In this step, the objective is to enrich each accident observation with the nearest rental agency and the nearest garage so as to simulate our operating model and plan capacity at the station or geographic level.

With the Geo-join processor, we’ll be able to easily calculate the distance between an accident and the nearest rental agency, or an accident and the nearest garage.

From the accidents_database_prepared dataset, create a new Prepare recipe with accidents_joined as the output and the following steps in the script.

  1. Add a new step with the Geo-join processor:

    • Specify the latitude and longitude columns from “this” dataset.

    • Select rental_agencies_geocode as the “Dataset to Join with”.

    • geolatitude and geolongitude identify the latitude and longitude coordinates in the “other” dataset.

    • The “Columns to copy from the other dataset” are agency_name, geolatitude, and geolongitude.

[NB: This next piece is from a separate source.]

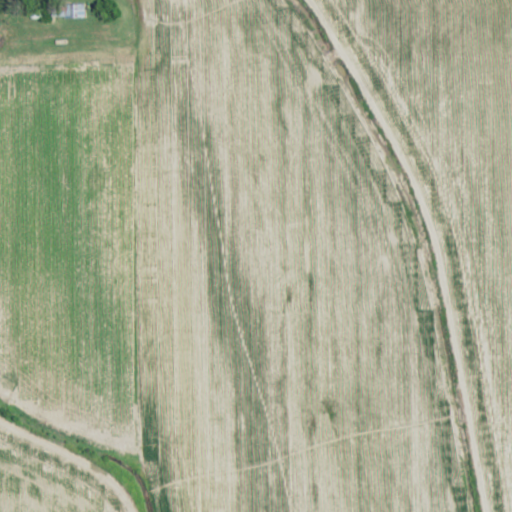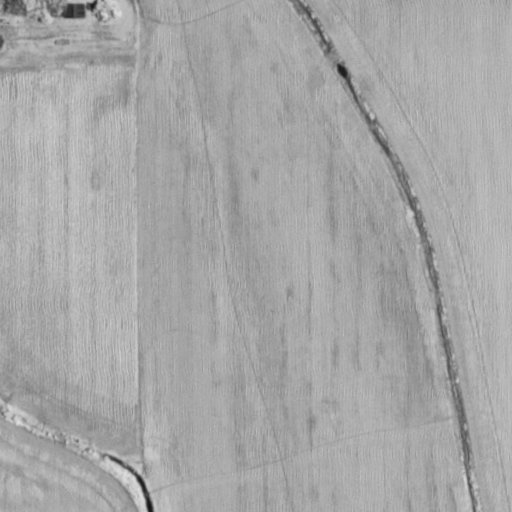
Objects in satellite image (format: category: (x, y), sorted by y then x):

    • Specify station_ as the output column prefix.

  2. Add another Geo-join processor step:

    • latitude and longitude remain the columns from “this” dataset.

    • garage_locations_prepared is the dataset to join with.

    • latitude and longitude identify the needed columns in the “other” dataset.

    • Copy the name and geopoint columns from the garage dataset.

    • Specify garage_ as the output column prefix.

Run the recipe, updating the schema to 25 columns.

../../../_images/compute_accidents_joined.png

Data preparation is done! We now have one dataset that includes not only the date, time, and location of every car accident, but also the names and locations of the nearest rental agency (or station) and garage for each accident.